Can you walk, Charles?” I was eyeing his new cane, which was indeed a cane, of the long-handled type one saw being carried by lame old men, rather than the sort of dashing walking stick preferred by young men such as myself. (As you may remember, Dear Reader, I was 46 in this summer of 1870, while Dickens was 58 and showed every year and month and more of that advanced age. But then, several people had recently commented on the grey in my beard, my ever-increasing girth, my problems catching my breath, and a certain hunched-over quality my tired body had assumed of late, and some had been so impertinent as to suggest that I was looking much older than my years.)

“Yes, I can walk,” said Dickens, taking no offence at my comment. “And I try to every day. It is getting late, so I do not suggest a serious walk to Rochester or some other daunting destination, but we might manage a stroll through the fields.”

I nodded and Dickens led the way down, leaving—one presumes—the portfolio with his unfinished manuscript of The Mystery of Edwin Drood there on his chalet worktable where anyone might come in off the highway and filch it.

WE CROSSED THE ROAD towards his house but then went around the side yard, past the stables, through the rear yard where he had once consigned his correspondence to a bonfire, and out into the field where Sultan had died some autumns earlier. The grasses here that had been dead and brown then were green and high and stirring in the breeze today. A well-worn path led off towards the rolling hills and a scrim of trees that marked the path of a broad stream that ran towards the river that ran to the sea.

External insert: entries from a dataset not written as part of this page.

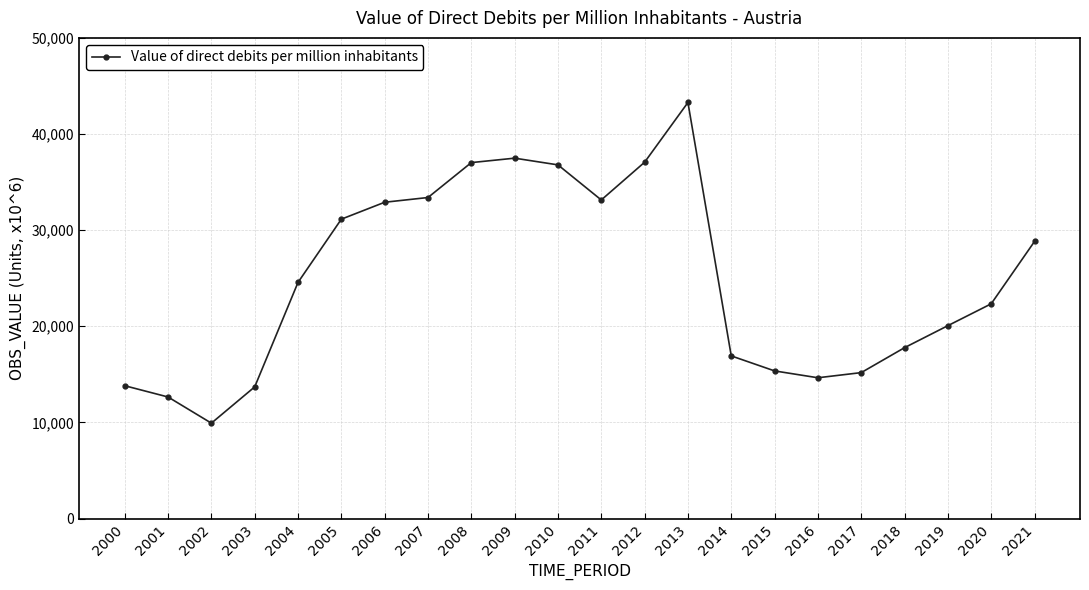

The chart shows a value of 22082.0 at 2016. True or false?

False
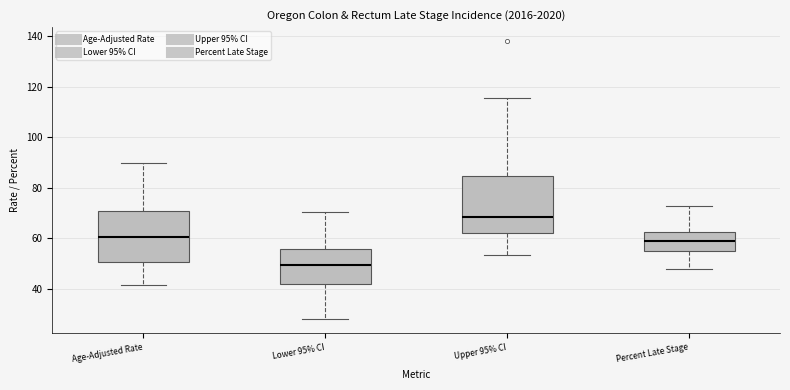

Reading left to right, transcribe this box plot: for each box, give where its median line is, the range the box spans, and where its two whiskers end, as read against the y-axis. The values are not printed on the chart, so give them approximately, as read against the axis.

Age-Adjusted Rate: median 60, box 50 to 70, whiskers 42 to 90
Lower 95% CI: median 50, box 42 to 56, whiskers 28 to 70
Upper 95% CI: median 68, box 62 to 84, whiskers 54 to 116
Percent Late Stage: median 60, box 56 to 62, whiskers 48 to 72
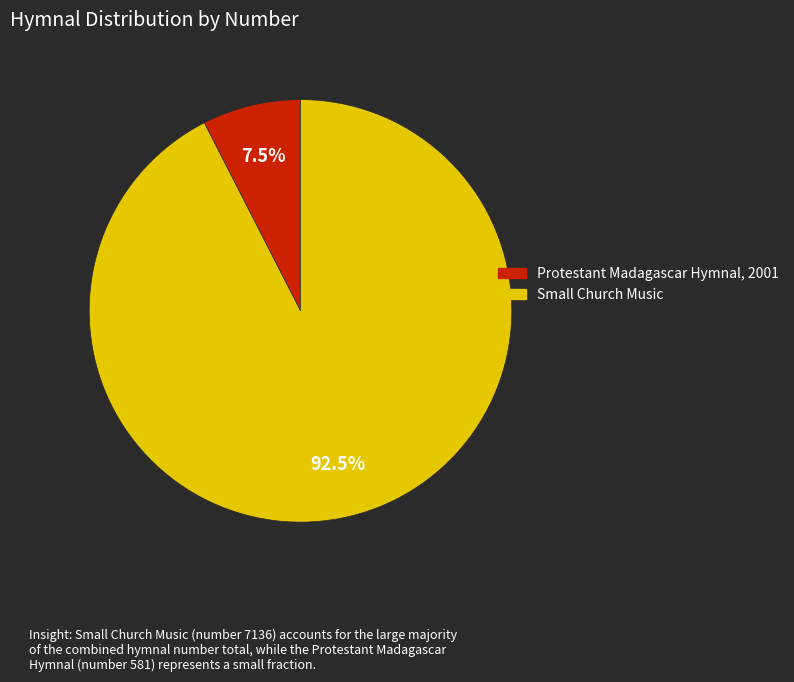

How many slices are in this pie chart?

2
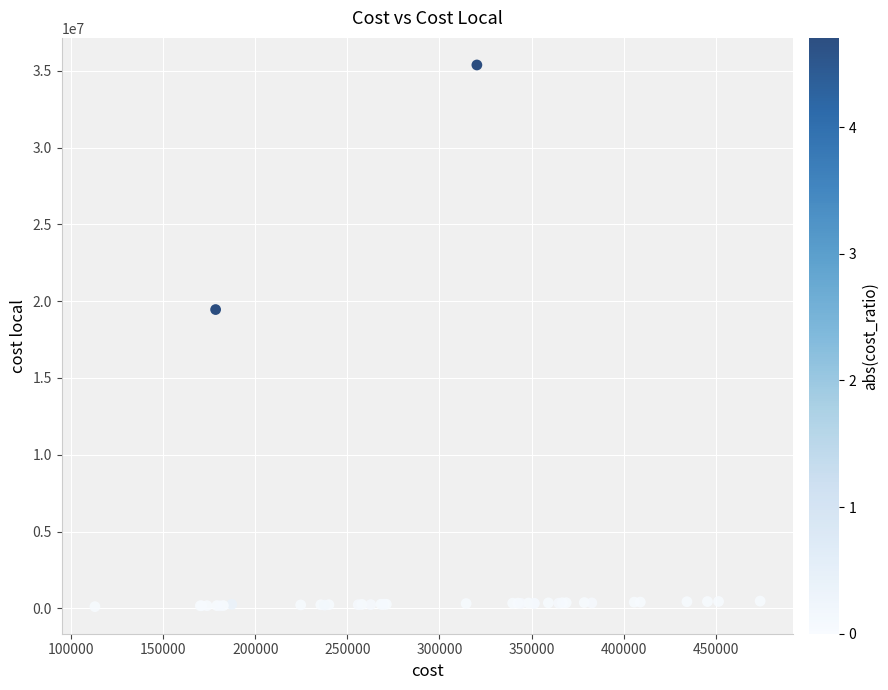

What Y value in the scatter plot is closest to 17747037?

19456000.0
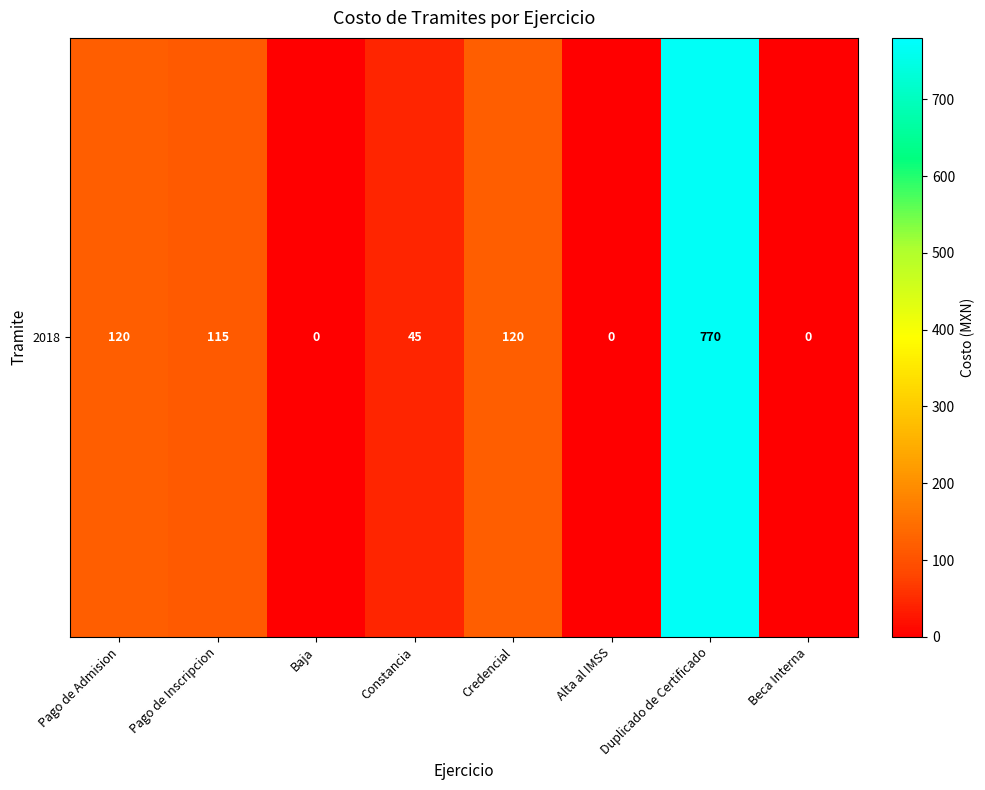

How many data points are less than 115?

4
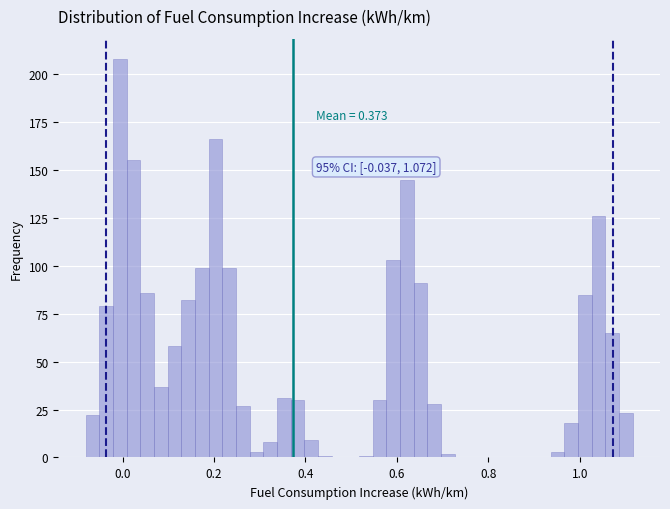

Around what value on the x-axis is the tallest bar? Give the approximate position of its centre, as read against the axis.

0.00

Neither of us was running this day, but if Dickens’s walking pace had been diminished, I could not discern it. I was huffing and puffing to keep up.

“Frank Beard tells me that you’ve had to add morphine to your pharmacopoeia in order to sleep,” said Dickens, the cane in his left hand (he had always carried his stick in his right hand before) quickly rising and falling. “And that, although you’ve told him you discontinued the practice, a syringe he lent you some time ago has gone missing.”

“Beard is a dear man,” I said, “who often lacks discretion. He was keeping the world informed as to your pulse rate during your final reading tour, Charles.”

My walking partner had nothing to say to that.

Finally I added, “The daughter of my servants, George and Besse—still servants of mine for the time-being at least—had been pilfering things. I had to send her away.”

“Little Agnes?” cried Dickens. “Stealing? Incredible!”

We crossed the brow of the first low hill so that Gad’s Hill Place, the highway, and its attending line of trees all fell behind. The path wound parallel to the tree line here for a way and then crossed a little bridge.